Reproduce every one of the lines below word for word, and omit the pictures from your answer.

**Task inputs:**
※

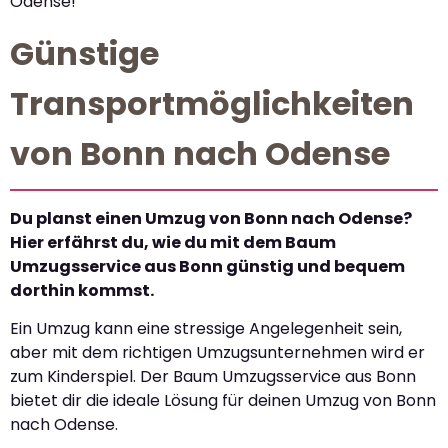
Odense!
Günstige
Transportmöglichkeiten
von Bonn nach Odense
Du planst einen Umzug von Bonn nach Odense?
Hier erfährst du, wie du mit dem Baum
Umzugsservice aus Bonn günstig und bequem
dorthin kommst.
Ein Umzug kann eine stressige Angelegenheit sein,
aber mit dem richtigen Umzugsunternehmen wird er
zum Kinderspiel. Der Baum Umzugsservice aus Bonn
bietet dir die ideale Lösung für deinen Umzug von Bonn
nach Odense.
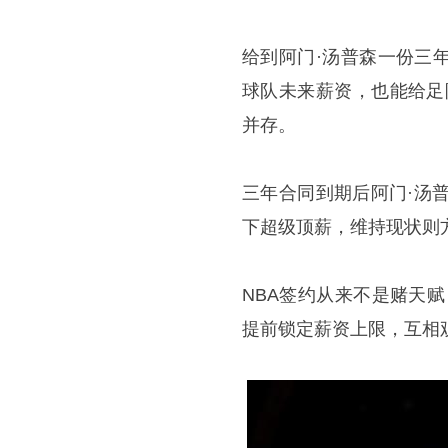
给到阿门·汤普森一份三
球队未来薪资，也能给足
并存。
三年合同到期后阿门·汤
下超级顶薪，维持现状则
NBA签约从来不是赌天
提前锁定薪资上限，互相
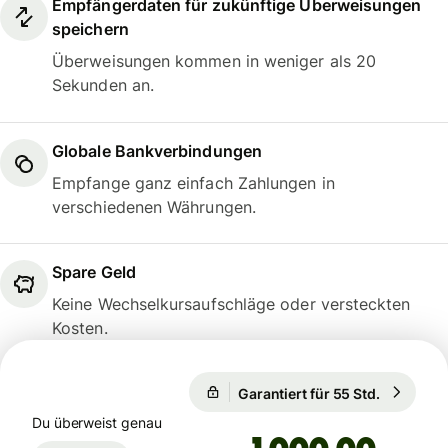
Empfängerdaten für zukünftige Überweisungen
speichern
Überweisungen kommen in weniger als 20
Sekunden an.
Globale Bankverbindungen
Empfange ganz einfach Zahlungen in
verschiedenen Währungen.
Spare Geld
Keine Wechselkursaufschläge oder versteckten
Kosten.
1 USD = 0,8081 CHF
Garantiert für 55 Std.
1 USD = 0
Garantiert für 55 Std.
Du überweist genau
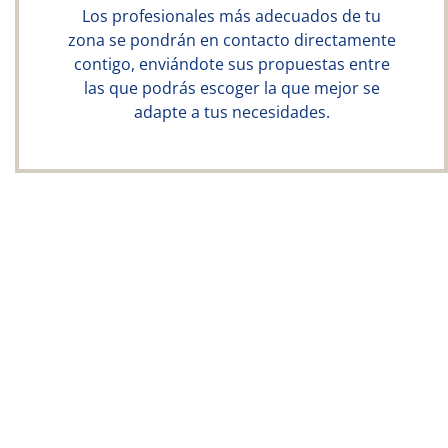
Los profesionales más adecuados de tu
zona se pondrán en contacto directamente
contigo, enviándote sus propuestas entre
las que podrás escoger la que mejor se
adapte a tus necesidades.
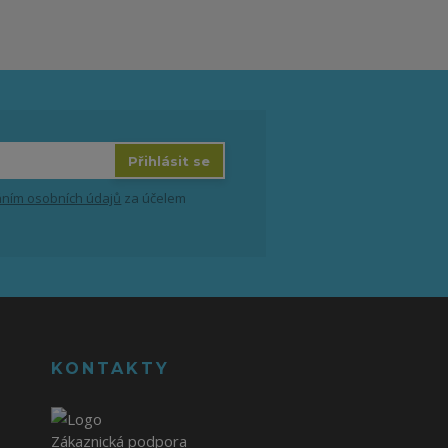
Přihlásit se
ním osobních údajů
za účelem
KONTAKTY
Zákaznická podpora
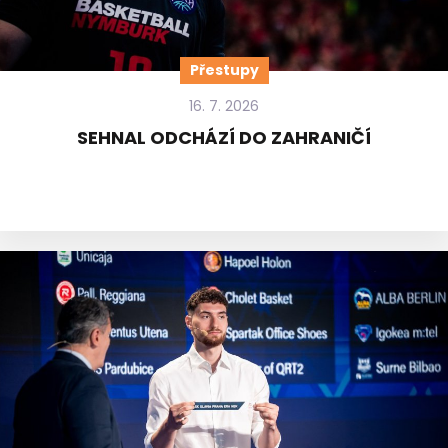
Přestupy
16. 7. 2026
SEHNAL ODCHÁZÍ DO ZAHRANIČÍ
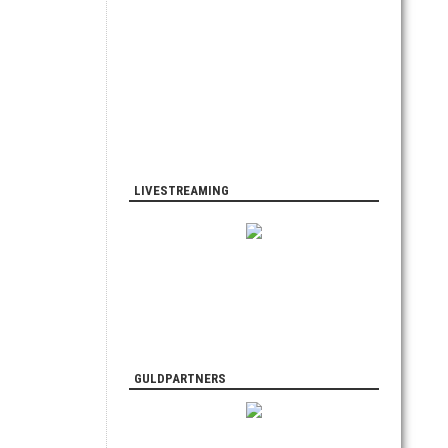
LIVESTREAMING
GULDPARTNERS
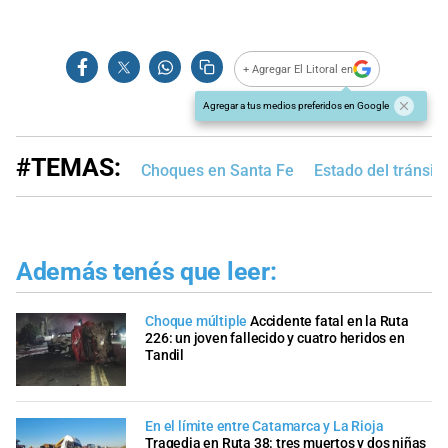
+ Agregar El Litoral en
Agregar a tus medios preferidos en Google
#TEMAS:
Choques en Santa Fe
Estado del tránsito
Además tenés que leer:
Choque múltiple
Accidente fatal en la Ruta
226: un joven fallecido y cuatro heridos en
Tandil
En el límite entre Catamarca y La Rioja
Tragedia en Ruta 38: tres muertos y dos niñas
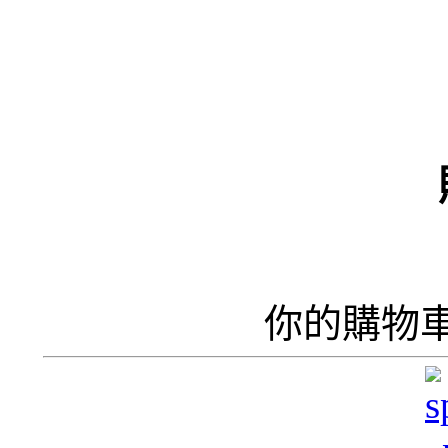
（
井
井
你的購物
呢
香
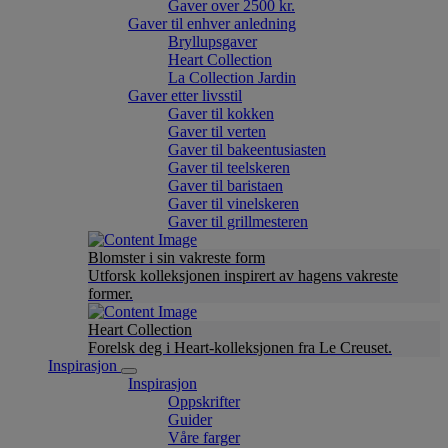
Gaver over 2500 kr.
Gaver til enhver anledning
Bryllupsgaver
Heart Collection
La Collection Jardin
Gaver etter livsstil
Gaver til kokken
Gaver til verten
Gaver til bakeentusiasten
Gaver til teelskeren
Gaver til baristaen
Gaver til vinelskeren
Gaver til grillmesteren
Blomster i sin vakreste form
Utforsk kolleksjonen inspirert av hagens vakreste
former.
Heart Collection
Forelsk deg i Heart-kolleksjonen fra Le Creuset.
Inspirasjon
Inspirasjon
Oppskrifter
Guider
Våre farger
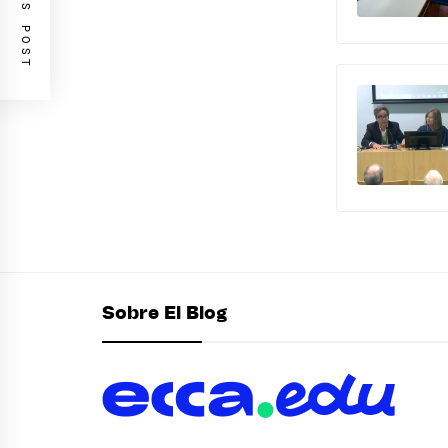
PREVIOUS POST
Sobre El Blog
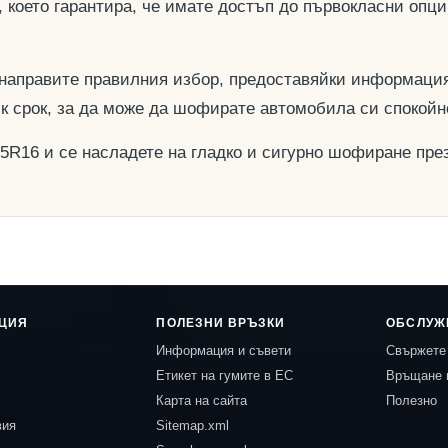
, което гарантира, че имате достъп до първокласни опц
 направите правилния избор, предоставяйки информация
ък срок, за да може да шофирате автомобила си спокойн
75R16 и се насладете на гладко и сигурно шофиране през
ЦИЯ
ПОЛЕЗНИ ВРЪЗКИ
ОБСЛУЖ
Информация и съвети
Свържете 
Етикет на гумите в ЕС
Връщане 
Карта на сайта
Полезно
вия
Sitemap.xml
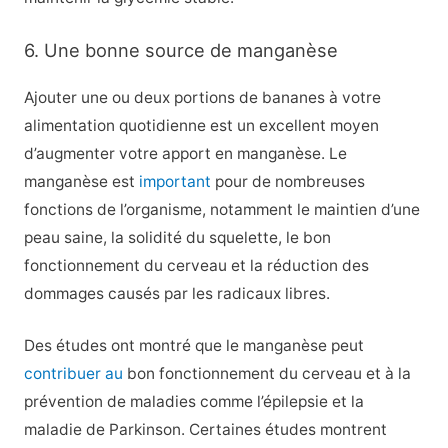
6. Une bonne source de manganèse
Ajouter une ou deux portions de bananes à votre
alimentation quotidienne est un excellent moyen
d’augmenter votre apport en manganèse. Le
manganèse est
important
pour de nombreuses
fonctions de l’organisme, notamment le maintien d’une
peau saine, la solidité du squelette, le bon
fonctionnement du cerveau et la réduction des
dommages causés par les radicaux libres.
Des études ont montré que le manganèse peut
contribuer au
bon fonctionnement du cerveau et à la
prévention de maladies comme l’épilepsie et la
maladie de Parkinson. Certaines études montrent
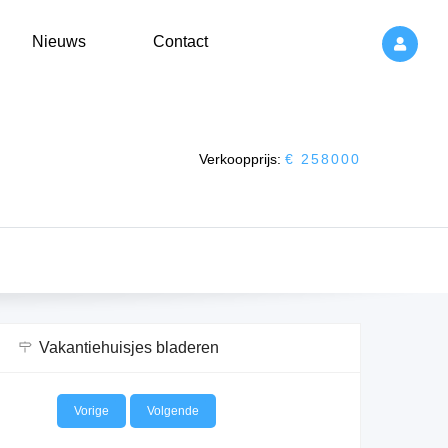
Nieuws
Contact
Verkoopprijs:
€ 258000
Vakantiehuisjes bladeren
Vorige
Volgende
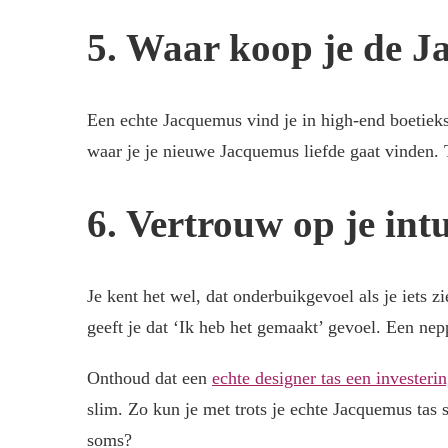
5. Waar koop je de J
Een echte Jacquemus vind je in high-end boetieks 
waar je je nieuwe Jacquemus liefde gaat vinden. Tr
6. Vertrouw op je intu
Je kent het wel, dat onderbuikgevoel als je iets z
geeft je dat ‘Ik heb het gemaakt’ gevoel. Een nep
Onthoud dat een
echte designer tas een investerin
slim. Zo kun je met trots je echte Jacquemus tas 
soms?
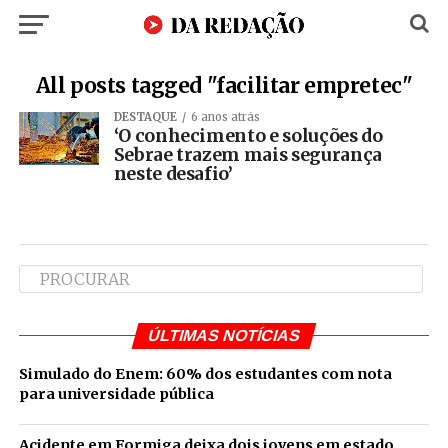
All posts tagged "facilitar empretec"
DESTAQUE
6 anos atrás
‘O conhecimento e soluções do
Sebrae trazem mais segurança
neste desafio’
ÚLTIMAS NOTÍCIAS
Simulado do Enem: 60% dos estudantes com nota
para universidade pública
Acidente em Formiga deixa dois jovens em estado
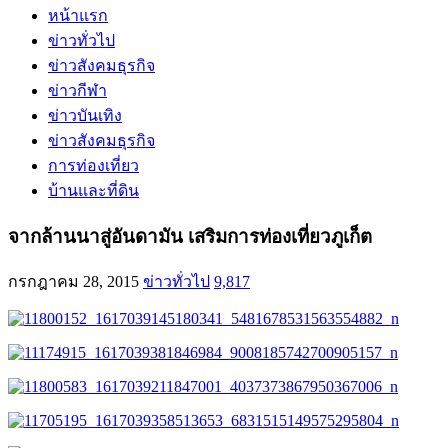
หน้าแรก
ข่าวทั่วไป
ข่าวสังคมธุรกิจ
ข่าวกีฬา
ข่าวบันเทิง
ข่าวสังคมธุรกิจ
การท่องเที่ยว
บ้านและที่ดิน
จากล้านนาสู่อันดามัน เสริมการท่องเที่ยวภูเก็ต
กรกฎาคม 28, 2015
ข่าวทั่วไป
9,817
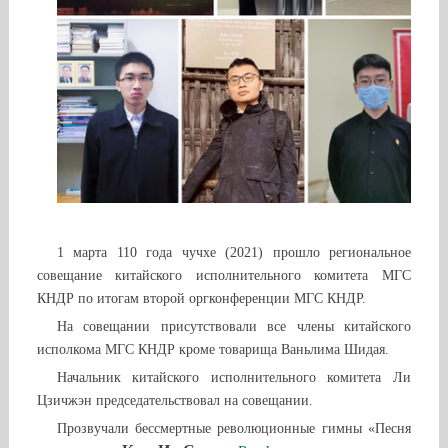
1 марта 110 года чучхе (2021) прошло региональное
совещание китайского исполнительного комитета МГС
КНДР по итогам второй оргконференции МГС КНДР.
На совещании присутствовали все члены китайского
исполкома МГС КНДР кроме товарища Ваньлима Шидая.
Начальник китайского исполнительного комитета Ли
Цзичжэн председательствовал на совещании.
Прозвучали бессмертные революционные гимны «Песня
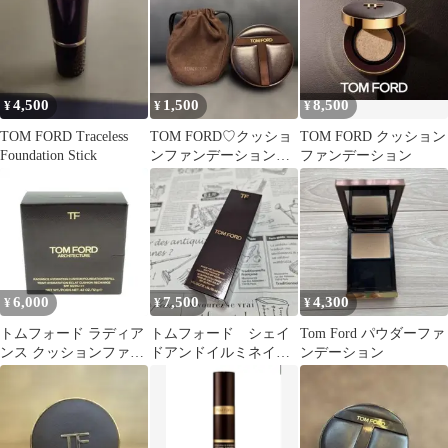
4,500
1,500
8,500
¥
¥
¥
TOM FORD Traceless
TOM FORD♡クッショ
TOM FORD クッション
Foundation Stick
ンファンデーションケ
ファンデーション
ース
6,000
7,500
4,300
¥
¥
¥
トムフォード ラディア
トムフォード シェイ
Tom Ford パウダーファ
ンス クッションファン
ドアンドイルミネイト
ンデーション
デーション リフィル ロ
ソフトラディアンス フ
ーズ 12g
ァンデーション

※

**Output for this task:**
Odense!
Günstige
Transportmöglichkeiten
von Bonn nach Odense
Du planst einen Umzug von Bonn nach Odense?
Hier erfährst du, wie du mit dem Baum
Umzugsservice aus Bonn günstig und bequem
dorthin kommst.
Ein Umzug kann eine stressige Angelegenheit sein,
aber mit dem richtigen Umzugsunternehmen wird er
zum Kinderspiel. Der Baum Umzugsservice aus Bonn
bietet dir die ideale Lösung für deinen Umzug von Bonn
nach Odense.
给到阿门·汤普森一份三
球队未来薪资，也能给足
并存。
三年合同到期后阿门·汤
下超级顶薪，维持现状则
NBA签约从来不是赌天
提前锁定薪资上限，互相
Empfängerdaten für zukünftige Überweisungen
speichern
Überweisungen kommen in weniger als 20
Sekunden an.
Globale Bankverbindungen
Empfange ganz einfach Zahlungen in
verschiedenen Währungen.
Spare Geld
Keine Wechselkursaufschläge oder versteckten
Kosten.
1 USD = 0,8081 CHF
Garantiert für 55 Std.
1 USD = 0
Garantiert für 55 Std.
Du überweist genau
Los profesionales más adecuados de tu
zona se pondrán en contacto directamente
contigo, enviándote sus propuestas entre
las que podrás escoger la que mejor se
adapte a tus necesidades.
Přihlásit se
ním osobních údajů
za účelem
KONTAKTY
Zákaznická podpora
Přestupy
16. 7. 2026
SEHNAL ODCHÁZÍ DO ZAHRANIČÍ
LIVESTREAMING
GULDPARTNERS
+ Agregar El Litoral en
Agregar a tus medios preferidos en Google
#TEMAS:
Choques en Santa Fe
Estado del tránsito
Además tenés que leer:
Choque múltiple
Accidente fatal en la Ruta
226: un joven fallecido y cuatro heridos en
Tandil
En el límite entre Catamarca y La Rioja
Tragedia en Ruta 38: tres muertos y dos niñas
（
井
井
你的購物
呢
香
Gaver over 2500 kr.
Gaver til enhver anledning
Bryllupsgaver
Heart Collection
La Collection Jardin
Gaver etter livsstil
Gaver til kokken
Gaver til verten
Gaver til bakeentusiasten
Gaver til teelskeren
Gaver til baristaen
Gaver til vinelskeren
Gaver til grillmesteren
Blomster i sin vakreste form
Utforsk kolleksjonen inspirert av hagens vakreste
former.
Heart Collection
Forelsk deg i Heart-kolleksjonen fra Le Creuset.
Inspirasjon
Inspirasjon
Oppskrifter
Guider
Våre farger
PREVIOUS POST
Sobre El Blog
, което гарантира, че имате достъп до първокласни опц
 направите правилния избор, предоставяйки информация
ък срок, за да може да шофирате автомобила си спокойн
75R16 и се насладете на гладко и сигурно шофиране през
ЦИЯ
ПОЛЕЗНИ ВРЪЗКИ
ОБСЛУЖ
Информация и съвети
Свържете 
Етикет на гумите в ЕС
Връщане 
Карта на сайта
Полезно
вия
Sitemap.xml
6. Une bonne source de manganèse
Ajouter une ou deux portions de bananes à votre
alimentation quotidienne est un excellent moyen
d’augmenter votre apport en manganèse. Le
manganèse est
important
pour de nombreuses
fonctions de l’organisme, notamment le maintien d’une
peau saine, la solidité du squelette, le bon
fonctionnement du cerveau et la réduction des
dommages causés par les radicaux libres.
Des études ont montré que le manganèse peut
contribuer au
bon fonctionnement du cerveau et à la
prévention de maladies comme l’épilepsie et la
maladie de Parkinson. Certaines études montrent
Nieuws
Contact
Verkoopprijs:
€ 258000
Vakantiehuisjes bladeren
Vorige
Volgende
5. Waar koop je de J
Een echte Jacquemus vind je in high-end boetieks 
waar je je nieuwe Jacquemus liefde gaat vinden. Tr
6. Vertrouw op je intu
Je kent het wel, dat onderbuikgevoel als je iets z
geeft je dat ‘Ik heb het gemaakt’ gevoel. Een nep
Onthoud dat een
echte designer tas een investerin
slim. Zo kun je met trots je echte Jacquemus tas 
soms?
All posts tagged "facilitar empretec"
DESTAQUE
6 anos atrás
‘O conhecimento e soluções do
Sebrae trazem mais segurança
neste desafio’
ÚLTIMAS NOTÍCIAS
Simulado do Enem: 60% dos estudantes com nota
para universidade pública
Acidente em Formiga deixa dois jovens em estado
หน้าแรก
ข่าวทั่วไป
ข่าวสังคมธุรกิจ
ข่าวกีฬา
ข่าวบันเทิง
ข่าวสังคมธุรกิจ
การท่องเที่ยว
บ้านและที่ดิน
จากล้านนาสู่อันดามัน เสริมการท่องเที่ยวภูเก็ต
กรกฎาคม 28, 2015
ข่าวทั่วไป
9,817
1 марта 110 года чучхе (2021) прошло региональное
совещание китайского исполнительного комитета МГС
КНДР по итогам второй оргконференции МГС КНДР.
На совещании присутствовали все члены китайского
исполкома МГС КНДР кроме товарища Ваньлима Шидая.
Начальник китайского исполнительного комитета Ли
Цзичжэн председательствовал на совещании.
Прозвучали бессмертные революционные гимны «Песня
4,500
1,500
8,500
¥
¥
¥
TOM FORD Traceless
TOM FORD♡クッショ
TOM FORD クッション
Foundation Stick
ンファンデーションケ
ファンデーション
ース
6,000
7,500
4,300
¥
¥
¥
トムフォード ラディア
トムフォード シェイ
Tom Ford パウダーファ
ンス クッションファン
ドアンドイルミネイト
ンデーション
デーション リフィル ロ
ソフトラディアンス フ
ーズ 12g
ァンデーション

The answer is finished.